A Tableau developer reviewing AI-generated formulas needs to know which categories to scrutinize most carefully. Based on this benchmark, that list is:
- →Nested LOD expressions: All models struggled with the top customer flag per region task, which requires a nested FIXED approach. Single FIXED is the most common incorrect answer.
- →Aggregation wrappers on FIXED LODs: Wrapping a FIXED LOD in MAX(), SUM(), or similar functions changes what gets returned in ways that are not obvious from the formula text.
- →Fiscal year edge cases: January behavior in February-start fiscal calendars tripped up multiple models. Off-by-one errors here are silent: the formula runs, it just returns the wrong quarter for January dates.
- →Null semantics vs. zero handling: ZN() and ISNULL() are not interchangeable. Models that defaulted to ZN() lost points because ZN() converts nulls to zero, which has different analytical meaning than a proper null check.
Why I Built This Benchmark
Most AI capability comparisons in the analytics space rely on subjective evaluation or on tasks easy enough for any model to solve correctly. Tableau calculated fields are a better test bed: they have clear right and wrong answers, they require knowledge specific to Tableau's execution model rather than general SQL, and the failure modes are meaningful. A wrong formula does not throw an error. It produces a wrong chart.
I built this to identify the practical issues data practitioners will face when trying to build dashboards with AI. If the metrics are not validated and the model is not given the correct interpretation context, it will produce a confidently wrong result. That distinction matters more as BI tools move toward the agentic era.

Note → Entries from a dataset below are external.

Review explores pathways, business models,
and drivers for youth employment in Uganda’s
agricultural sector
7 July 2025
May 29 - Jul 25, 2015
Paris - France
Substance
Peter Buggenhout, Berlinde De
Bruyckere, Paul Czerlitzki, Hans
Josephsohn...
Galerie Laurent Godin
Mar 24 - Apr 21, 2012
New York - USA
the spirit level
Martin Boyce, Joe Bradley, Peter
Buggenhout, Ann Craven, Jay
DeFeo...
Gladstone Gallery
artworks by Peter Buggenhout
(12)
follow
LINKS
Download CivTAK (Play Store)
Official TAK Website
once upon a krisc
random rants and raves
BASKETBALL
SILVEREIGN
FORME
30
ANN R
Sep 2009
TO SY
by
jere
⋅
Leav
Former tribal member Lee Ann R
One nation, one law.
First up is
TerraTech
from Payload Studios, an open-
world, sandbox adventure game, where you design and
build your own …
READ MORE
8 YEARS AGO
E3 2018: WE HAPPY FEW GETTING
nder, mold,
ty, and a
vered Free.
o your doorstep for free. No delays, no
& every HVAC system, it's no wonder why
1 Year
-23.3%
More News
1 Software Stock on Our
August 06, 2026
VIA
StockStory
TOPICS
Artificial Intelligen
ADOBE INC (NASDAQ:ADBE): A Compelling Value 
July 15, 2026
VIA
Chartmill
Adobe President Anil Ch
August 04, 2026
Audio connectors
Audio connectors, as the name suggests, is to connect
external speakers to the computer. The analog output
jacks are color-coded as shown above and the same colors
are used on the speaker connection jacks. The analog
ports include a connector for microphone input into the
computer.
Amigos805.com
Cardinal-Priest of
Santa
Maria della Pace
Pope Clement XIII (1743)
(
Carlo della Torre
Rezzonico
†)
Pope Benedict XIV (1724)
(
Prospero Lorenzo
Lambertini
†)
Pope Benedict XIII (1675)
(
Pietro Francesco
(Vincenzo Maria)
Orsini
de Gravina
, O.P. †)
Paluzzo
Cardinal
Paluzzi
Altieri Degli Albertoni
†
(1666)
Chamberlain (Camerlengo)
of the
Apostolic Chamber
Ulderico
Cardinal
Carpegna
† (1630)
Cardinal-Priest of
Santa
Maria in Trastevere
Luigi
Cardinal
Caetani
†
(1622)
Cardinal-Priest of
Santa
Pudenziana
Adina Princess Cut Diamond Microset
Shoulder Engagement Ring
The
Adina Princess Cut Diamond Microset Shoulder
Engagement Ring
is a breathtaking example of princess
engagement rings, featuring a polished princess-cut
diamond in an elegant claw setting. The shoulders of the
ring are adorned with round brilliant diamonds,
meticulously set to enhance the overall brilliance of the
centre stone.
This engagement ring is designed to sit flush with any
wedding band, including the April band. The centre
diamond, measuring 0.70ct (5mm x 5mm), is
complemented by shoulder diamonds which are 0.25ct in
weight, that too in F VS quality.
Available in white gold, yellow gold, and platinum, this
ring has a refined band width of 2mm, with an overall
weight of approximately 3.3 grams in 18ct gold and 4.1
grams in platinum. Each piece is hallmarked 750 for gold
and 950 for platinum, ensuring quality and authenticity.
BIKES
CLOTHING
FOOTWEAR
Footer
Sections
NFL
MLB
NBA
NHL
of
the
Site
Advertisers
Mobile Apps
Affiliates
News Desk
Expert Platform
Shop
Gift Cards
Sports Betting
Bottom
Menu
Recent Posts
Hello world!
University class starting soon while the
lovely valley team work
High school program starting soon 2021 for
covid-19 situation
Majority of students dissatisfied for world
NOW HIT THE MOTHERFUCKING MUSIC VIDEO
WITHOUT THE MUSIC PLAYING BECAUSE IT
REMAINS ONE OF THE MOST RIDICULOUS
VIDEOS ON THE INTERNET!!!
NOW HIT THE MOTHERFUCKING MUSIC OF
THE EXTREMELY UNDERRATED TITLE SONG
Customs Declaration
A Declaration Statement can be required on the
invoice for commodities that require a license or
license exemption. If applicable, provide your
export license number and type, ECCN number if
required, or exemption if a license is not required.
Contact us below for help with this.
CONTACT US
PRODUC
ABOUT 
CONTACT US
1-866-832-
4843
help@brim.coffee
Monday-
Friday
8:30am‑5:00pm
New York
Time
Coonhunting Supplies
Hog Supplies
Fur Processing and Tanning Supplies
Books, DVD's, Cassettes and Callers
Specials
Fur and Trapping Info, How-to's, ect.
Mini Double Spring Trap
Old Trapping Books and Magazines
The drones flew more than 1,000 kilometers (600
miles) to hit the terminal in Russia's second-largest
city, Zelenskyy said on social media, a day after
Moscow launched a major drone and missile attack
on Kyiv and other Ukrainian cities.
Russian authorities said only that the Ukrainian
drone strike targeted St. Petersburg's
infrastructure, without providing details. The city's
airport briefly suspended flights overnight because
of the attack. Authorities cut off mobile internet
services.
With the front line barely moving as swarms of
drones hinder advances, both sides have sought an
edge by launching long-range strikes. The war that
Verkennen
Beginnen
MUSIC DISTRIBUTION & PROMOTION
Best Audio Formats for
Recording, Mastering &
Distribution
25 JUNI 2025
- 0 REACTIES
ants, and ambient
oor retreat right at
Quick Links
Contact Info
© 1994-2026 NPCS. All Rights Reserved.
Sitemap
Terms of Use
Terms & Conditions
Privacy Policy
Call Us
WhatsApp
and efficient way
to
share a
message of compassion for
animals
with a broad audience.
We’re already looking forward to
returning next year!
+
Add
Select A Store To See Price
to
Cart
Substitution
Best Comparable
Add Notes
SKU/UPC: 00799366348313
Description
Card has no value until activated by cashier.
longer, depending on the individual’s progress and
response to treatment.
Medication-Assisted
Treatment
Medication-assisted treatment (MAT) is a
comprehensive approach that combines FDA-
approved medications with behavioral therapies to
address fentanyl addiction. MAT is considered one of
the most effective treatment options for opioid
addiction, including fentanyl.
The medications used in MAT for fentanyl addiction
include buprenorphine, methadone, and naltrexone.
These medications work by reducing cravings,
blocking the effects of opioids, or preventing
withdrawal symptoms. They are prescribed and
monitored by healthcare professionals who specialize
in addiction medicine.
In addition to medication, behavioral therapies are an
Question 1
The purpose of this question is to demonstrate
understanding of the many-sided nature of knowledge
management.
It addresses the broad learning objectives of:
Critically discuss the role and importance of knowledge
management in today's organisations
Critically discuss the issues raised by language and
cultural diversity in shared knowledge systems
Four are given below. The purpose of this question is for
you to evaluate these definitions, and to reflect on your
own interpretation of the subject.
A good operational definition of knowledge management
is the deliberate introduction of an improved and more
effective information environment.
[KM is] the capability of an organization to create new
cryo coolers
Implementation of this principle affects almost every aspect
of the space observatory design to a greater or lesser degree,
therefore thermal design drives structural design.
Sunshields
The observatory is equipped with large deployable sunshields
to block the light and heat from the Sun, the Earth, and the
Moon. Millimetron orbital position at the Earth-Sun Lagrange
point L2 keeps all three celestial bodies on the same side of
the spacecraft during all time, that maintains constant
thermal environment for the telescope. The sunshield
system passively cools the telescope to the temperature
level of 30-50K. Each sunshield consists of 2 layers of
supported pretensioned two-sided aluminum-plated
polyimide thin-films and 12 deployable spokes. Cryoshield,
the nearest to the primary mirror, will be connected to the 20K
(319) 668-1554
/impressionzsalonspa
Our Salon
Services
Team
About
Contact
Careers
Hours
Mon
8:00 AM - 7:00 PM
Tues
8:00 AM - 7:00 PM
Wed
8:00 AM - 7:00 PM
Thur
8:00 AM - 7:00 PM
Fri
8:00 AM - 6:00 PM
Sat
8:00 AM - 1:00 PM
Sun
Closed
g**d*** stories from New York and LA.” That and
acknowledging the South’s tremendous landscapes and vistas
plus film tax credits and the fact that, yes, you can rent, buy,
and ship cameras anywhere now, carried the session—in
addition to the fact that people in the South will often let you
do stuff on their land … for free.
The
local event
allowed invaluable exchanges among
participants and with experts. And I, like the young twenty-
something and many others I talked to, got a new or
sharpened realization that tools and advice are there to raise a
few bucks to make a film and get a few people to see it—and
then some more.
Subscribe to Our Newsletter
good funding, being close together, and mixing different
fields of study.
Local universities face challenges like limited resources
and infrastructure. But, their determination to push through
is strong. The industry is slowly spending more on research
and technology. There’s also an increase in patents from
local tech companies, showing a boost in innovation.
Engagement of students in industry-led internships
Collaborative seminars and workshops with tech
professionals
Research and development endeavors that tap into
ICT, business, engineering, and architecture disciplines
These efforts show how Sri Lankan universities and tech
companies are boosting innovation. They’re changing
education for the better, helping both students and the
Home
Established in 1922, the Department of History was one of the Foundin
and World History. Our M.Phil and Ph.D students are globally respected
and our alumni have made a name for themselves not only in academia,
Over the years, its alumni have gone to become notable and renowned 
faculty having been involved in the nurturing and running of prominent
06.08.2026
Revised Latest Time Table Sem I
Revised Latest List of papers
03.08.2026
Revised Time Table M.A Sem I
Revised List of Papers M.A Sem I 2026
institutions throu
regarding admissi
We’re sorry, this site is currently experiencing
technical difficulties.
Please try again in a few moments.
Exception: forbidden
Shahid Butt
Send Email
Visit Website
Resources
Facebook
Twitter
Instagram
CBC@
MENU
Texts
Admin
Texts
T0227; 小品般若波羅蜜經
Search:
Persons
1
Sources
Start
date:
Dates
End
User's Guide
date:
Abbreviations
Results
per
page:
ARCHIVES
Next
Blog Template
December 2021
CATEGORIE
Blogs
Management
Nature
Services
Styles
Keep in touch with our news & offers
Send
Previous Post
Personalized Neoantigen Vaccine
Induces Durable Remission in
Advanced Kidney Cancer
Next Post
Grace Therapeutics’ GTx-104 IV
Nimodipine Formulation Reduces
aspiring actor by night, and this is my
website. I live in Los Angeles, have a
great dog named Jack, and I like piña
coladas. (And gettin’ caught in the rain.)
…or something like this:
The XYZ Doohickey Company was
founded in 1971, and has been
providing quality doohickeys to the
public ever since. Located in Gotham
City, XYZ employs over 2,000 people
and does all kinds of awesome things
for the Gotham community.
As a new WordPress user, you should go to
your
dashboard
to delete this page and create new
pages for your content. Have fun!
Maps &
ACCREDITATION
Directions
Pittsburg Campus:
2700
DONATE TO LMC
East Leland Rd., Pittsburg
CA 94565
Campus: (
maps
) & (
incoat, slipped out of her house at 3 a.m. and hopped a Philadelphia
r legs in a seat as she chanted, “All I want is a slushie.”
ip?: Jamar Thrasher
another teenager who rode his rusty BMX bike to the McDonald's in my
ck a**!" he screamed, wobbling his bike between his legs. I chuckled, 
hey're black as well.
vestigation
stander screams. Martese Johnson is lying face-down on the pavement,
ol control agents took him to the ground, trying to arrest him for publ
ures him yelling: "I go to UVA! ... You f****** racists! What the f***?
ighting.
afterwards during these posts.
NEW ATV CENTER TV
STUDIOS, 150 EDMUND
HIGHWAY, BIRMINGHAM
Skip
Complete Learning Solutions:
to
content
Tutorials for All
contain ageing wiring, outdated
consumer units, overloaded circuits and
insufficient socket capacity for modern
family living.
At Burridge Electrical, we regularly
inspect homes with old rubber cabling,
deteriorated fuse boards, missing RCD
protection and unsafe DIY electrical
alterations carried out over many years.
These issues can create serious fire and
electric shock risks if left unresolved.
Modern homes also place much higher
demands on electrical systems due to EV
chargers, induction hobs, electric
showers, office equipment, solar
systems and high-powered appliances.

This is part of the broader work at Klardata on what it takes to deploy AI reliably in a Tableau environment. The benchmark is designed to evolve: more tasks, more models, and eventually tests that include the context a semantic layer would provide. The goal is not to rank models for marketing purposes. It is to understand where AI assistance is reliable enough to trust, where it needs human review, and what additional context needs to be defined to make AI-generated formulas consistently correct.
If you want help evaluating whether your data catalog is ready for AI, I'd love to talk. Reach out to justin@klardata.com and we can walk through your environment together.
The bigger picture
All four models scored within the same narrow band. That tells you something: they are drawing on similar underlying training about Tableau and SQL, and they hit the same ceiling on tasks that require deep Tableau-specific reasoning. Closing that ceiling requires better context, specifically field definitions, grain documentation, and aggregation rules. Not just a better base model. As teams think about evolving or migrating their BI tools to leverage AI, the developers closest to the data will need to think carefully about how each metric should be interpreted by the model, and make those definitions explicit before trusting AI-generated output in production.